If your company’s activity is set in a place which is not your property and you are legally responsible for any damages caused by fire for example, will be covered by the Tenants’ Legal Liability policy. The covered items are only the ones belonging to the rented premises, and not those in your property. Those are subject of another policy, and not a commercial one.
For life insurance, the things are a little bit different. The main idea of covering a special event which could cause you damages is common, but there are some differences in the typology aspect and also the way the money you pay are managed by the insurance company. This life insurance policy will oblige the insurer to pay a sum of money, if insured person’s death or other critical illness occurs. The policy owner must pay an amount of money at regular intervals or in lump sums.
The life insurance can be permanent or temporary, and there are other four subclasses for this kind of policy: universal, whole life, term or endowment life insurance.

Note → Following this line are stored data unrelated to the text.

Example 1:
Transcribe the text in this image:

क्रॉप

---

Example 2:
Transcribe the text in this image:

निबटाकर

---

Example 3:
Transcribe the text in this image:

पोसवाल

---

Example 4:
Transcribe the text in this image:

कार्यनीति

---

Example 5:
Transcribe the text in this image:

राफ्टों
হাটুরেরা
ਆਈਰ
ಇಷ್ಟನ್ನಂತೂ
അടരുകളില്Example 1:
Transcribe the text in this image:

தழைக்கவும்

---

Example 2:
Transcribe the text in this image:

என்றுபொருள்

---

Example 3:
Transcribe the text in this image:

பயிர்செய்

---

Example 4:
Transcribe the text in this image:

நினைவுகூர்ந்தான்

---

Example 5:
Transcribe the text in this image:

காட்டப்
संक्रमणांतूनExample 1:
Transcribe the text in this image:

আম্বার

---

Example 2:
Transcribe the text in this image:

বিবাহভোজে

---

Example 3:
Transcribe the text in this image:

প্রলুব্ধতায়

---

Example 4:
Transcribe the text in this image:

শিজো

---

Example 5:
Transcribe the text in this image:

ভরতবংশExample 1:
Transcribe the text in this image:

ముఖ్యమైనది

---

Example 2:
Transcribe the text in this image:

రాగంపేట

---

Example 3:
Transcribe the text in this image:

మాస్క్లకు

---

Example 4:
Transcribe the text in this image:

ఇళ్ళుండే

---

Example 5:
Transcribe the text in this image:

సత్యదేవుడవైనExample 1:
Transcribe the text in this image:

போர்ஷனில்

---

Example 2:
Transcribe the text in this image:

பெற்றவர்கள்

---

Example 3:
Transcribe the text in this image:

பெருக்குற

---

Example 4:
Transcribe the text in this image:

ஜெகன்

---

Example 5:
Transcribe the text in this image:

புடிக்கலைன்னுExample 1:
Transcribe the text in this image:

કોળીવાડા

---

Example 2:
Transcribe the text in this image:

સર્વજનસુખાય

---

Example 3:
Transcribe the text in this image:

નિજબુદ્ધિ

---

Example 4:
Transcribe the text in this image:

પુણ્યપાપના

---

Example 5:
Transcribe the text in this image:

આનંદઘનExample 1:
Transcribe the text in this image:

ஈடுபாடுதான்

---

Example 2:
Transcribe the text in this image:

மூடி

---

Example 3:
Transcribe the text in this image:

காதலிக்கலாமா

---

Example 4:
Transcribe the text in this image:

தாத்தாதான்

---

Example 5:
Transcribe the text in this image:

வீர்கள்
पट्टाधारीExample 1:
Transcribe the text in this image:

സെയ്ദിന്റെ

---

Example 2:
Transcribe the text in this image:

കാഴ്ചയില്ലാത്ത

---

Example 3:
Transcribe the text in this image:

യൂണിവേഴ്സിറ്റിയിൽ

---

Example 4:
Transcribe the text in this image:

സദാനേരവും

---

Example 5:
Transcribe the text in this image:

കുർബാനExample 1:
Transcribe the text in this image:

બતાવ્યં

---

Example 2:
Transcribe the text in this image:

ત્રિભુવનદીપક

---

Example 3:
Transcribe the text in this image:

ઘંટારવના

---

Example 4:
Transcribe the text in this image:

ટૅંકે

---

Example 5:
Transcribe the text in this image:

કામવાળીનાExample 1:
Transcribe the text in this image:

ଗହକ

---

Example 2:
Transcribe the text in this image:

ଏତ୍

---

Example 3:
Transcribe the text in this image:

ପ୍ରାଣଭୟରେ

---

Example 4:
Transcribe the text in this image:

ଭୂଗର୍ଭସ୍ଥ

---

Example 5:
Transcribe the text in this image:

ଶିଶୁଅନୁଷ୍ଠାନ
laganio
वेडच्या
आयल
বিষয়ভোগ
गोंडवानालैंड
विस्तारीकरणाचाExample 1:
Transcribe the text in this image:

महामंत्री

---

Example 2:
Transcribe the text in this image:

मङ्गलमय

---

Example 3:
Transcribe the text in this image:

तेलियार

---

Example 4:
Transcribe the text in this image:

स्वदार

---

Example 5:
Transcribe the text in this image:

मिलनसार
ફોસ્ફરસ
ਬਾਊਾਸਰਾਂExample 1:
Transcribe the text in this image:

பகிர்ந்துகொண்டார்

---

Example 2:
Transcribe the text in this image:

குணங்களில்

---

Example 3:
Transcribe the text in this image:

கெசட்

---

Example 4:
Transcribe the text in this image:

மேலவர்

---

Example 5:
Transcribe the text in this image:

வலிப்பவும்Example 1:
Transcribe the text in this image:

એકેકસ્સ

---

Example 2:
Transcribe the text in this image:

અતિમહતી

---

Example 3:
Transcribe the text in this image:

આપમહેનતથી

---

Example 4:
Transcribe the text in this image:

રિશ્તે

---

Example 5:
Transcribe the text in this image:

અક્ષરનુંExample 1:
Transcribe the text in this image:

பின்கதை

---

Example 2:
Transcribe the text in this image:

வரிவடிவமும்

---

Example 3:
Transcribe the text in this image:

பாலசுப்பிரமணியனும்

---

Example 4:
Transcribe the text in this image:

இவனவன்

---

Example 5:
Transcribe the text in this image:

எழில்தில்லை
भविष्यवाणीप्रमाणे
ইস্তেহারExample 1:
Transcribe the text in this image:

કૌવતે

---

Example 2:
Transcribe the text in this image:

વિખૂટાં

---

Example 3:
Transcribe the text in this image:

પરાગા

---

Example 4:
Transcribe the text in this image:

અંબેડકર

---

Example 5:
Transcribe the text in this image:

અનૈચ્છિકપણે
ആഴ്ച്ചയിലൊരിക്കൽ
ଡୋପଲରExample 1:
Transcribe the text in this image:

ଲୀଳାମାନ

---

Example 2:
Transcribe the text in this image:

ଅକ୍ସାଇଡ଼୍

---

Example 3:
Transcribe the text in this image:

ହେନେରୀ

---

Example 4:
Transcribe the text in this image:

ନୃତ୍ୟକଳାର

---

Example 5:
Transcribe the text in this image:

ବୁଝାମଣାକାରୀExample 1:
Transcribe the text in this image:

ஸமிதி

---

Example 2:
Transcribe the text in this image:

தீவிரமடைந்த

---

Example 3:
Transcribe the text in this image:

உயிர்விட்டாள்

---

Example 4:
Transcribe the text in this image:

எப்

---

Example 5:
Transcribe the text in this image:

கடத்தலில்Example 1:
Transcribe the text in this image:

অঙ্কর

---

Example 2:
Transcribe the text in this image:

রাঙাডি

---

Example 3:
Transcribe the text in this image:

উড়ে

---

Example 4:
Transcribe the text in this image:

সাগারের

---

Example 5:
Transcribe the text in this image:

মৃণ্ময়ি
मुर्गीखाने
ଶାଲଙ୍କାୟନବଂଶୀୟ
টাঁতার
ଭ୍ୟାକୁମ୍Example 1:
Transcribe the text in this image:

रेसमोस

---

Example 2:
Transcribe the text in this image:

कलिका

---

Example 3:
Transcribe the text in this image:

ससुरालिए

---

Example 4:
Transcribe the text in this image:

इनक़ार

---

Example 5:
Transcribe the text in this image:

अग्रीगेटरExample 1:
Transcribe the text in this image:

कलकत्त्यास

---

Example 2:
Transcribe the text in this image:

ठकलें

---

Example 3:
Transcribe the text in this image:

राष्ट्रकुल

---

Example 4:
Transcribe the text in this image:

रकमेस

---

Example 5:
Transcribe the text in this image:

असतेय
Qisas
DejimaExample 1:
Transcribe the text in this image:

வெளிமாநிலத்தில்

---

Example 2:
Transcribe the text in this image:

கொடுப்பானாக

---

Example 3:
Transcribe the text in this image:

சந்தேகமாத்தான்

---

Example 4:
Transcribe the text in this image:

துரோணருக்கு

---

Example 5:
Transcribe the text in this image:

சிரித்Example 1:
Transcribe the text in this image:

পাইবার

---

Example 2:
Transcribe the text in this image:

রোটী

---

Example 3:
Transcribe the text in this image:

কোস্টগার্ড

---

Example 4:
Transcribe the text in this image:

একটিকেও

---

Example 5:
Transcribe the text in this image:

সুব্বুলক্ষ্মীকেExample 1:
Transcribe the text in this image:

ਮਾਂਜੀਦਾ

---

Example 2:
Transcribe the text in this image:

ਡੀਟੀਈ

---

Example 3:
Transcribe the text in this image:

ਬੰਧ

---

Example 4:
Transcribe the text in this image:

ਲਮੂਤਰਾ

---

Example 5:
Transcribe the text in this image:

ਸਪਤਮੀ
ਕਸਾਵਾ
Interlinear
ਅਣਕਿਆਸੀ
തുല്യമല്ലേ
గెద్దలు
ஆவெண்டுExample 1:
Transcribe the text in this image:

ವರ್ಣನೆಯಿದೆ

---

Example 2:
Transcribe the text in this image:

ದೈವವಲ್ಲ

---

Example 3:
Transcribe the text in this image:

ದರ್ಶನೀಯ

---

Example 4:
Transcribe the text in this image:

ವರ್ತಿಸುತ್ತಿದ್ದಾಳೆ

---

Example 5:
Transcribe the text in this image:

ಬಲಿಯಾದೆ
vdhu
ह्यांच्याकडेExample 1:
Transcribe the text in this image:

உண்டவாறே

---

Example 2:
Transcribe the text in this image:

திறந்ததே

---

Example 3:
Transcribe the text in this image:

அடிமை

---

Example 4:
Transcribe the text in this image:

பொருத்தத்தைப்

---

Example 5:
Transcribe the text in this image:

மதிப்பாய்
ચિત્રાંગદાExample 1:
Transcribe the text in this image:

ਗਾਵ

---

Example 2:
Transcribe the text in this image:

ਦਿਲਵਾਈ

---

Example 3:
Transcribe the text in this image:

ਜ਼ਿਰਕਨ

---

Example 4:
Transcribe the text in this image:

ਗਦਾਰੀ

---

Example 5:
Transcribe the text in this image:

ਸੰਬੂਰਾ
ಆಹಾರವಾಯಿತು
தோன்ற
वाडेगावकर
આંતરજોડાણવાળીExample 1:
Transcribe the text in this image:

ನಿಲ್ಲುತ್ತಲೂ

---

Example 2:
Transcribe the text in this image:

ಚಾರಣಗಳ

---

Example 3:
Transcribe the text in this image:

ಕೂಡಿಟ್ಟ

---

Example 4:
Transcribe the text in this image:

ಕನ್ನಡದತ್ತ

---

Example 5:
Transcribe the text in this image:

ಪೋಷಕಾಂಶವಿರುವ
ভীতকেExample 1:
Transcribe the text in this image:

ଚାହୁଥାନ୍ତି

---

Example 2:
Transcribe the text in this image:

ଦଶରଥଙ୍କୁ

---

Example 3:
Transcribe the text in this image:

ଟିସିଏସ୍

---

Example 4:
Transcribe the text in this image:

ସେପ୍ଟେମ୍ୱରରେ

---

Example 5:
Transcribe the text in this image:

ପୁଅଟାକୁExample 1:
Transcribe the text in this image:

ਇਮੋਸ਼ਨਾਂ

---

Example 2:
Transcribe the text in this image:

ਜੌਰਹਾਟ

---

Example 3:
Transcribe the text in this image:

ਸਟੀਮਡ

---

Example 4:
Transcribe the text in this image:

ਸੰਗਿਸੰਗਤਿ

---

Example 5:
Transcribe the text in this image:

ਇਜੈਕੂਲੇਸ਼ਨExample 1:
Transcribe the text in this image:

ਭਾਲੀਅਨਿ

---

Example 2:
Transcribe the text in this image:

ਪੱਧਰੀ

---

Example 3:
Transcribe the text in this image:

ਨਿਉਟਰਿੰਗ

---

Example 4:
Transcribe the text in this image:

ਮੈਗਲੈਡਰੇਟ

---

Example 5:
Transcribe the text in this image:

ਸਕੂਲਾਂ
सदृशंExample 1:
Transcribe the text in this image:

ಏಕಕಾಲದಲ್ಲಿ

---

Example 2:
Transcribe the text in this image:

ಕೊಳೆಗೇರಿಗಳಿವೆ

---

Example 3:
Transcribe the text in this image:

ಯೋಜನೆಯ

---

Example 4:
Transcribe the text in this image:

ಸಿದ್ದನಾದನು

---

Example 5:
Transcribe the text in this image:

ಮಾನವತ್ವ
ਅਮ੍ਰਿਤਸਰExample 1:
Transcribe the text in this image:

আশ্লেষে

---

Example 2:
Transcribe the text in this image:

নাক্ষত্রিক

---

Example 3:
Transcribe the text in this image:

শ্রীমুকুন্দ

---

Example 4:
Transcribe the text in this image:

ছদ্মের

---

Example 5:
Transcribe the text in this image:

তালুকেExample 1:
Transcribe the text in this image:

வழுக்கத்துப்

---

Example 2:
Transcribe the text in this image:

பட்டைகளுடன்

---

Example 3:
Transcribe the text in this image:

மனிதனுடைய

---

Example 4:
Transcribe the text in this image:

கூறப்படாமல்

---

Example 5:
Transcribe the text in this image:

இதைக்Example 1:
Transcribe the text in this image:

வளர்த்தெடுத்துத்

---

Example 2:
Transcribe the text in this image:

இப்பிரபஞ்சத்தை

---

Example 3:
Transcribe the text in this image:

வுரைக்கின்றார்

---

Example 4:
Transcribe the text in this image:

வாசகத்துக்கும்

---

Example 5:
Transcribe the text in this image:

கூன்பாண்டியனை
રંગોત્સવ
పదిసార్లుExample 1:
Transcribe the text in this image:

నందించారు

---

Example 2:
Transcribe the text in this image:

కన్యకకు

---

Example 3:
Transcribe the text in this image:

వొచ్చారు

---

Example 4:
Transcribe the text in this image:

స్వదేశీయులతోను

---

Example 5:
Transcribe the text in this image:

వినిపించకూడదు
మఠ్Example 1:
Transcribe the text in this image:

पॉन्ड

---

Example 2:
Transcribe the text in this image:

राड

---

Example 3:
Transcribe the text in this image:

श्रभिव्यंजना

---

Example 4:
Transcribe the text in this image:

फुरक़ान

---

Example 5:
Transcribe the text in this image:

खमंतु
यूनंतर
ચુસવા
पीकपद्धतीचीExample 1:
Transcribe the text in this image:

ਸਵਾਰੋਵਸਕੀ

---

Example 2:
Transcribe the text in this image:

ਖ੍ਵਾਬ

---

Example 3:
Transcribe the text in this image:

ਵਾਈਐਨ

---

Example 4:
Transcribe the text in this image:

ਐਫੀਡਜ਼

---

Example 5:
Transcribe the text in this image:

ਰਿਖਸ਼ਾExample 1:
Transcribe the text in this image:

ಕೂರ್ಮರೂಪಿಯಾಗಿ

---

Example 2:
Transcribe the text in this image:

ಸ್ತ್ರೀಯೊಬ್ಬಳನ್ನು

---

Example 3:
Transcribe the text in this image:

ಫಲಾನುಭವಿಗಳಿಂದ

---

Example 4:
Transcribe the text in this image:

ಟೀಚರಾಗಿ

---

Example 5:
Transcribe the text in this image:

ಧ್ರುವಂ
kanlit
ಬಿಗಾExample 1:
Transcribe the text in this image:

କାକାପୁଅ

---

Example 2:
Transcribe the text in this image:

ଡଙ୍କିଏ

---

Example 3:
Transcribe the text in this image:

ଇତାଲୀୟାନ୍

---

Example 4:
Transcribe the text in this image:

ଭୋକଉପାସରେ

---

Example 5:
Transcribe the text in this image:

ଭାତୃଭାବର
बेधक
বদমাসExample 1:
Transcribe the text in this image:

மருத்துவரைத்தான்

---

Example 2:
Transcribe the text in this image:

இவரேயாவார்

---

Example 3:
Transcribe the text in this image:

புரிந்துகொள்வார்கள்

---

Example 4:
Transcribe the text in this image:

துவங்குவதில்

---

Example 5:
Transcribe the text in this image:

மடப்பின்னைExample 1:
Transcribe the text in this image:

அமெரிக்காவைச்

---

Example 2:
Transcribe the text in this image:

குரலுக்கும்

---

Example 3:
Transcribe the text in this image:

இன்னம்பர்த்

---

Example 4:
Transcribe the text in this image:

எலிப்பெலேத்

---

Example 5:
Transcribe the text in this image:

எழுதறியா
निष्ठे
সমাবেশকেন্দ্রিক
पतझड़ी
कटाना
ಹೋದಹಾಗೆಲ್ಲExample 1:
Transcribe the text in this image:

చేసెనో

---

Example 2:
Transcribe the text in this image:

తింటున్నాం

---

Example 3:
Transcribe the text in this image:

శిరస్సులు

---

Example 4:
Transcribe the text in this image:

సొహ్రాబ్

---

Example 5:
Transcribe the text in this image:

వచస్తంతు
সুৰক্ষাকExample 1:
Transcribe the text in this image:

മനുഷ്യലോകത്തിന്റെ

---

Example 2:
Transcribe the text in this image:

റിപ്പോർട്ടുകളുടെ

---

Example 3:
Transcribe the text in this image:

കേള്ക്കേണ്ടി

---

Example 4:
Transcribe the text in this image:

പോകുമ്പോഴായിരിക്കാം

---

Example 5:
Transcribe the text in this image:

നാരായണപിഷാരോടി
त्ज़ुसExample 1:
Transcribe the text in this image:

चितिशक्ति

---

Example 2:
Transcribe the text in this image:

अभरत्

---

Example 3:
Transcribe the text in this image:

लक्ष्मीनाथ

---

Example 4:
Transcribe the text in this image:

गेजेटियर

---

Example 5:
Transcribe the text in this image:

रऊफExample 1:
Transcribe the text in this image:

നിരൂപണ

The temporary policy will cover the insured person for a specified time and for a premium. This policy does not accumulate value, and this is the type of policy which is closes to the “pure” insurance, because it covers only in the event of death and nothing else. The policy holder is insured for just the term specified in the contract. If the person dies before that specified term, the beneficiary will receive a payout, but if the insured person does not die in that term, he will get nothing from the insurance company. The most important aspects to be considered in this type of policy are the face amount, length of coverage and the premium to be paid. I think it’s clear that suicide is excluded from the covered events occurring. The permanent life insurance policy will be available until it goes mature and it can only be cancelled if the insured person doesn’t pay his premiums. The money in someone’s account at the insurance company, paid for this kind of life insurance, can be accessed by the insured person, and this is very important, because certain amounts of money can be borrowed, withdrawn or the policy can be surrendered.

The General Insurance
It is very important to think in which domains of your life you need insurance policies, and if you analyze the problems a little bit, you will see that there are many aspects which need to be covered, because there always are imminent risks, in a lot of activity fields, and even if you are careful with driving there can always be another driver who can crash your car, and even if you take care of your health, there can always happen accidents at the workplace. I think it’s obvious why you should have a business insurance policy, and you should know that no matter how good entrepreneur you are, the unexpected can happen and all can be ruined up.